§ **Records provided**
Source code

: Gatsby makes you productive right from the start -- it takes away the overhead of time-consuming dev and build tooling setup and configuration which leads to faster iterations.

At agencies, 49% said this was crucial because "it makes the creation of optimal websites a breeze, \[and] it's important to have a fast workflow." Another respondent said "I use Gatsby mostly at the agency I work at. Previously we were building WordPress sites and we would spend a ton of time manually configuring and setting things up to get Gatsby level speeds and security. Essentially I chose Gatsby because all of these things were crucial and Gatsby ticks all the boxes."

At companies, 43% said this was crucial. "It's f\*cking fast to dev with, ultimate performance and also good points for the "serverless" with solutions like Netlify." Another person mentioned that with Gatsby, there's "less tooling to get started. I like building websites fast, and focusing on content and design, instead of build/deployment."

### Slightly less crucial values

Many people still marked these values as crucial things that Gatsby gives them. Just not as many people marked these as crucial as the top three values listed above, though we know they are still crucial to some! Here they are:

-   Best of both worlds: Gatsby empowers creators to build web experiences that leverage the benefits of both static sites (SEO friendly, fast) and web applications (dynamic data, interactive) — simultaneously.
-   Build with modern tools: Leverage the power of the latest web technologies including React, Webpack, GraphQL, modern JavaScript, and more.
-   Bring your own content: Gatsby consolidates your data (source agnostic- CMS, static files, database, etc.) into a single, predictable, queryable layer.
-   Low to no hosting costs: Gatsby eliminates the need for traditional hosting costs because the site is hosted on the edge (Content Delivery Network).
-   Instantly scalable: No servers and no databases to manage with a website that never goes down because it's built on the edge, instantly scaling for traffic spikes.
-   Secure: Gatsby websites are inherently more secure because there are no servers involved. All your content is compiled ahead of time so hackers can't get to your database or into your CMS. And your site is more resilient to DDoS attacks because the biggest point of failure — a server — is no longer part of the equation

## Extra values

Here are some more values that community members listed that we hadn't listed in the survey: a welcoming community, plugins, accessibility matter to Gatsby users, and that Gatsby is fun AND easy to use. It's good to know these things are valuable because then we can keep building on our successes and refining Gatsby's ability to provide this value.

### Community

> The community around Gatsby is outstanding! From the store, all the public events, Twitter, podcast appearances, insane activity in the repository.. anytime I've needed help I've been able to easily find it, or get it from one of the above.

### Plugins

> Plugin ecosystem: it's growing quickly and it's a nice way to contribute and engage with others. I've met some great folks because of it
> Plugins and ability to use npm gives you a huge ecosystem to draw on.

§ **Job item**
Repeat exactly the lines of the material above, taking the first line, the line with "At agencies, 49%", and every line between them.

§ **Solved problem**
Source code

: Gatsby makes you productive right from the start -- it takes away the overhead of time-consuming dev and build tooling setup and configuration which leads to faster iterations.

At agencies, 49% said this was crucial because "it makes the creation of optimal websites a breeze, \[and] it's important to have a fast workflow." Another respondent said "I use Gatsby mostly at the agency I work at. Previously we were building WordPress sites and we would spend a ton of time manually configuring and setting things up to get Gatsby level speeds and security. Essentially I chose Gatsby because all of these things were crucial and Gatsby ticks all the boxes."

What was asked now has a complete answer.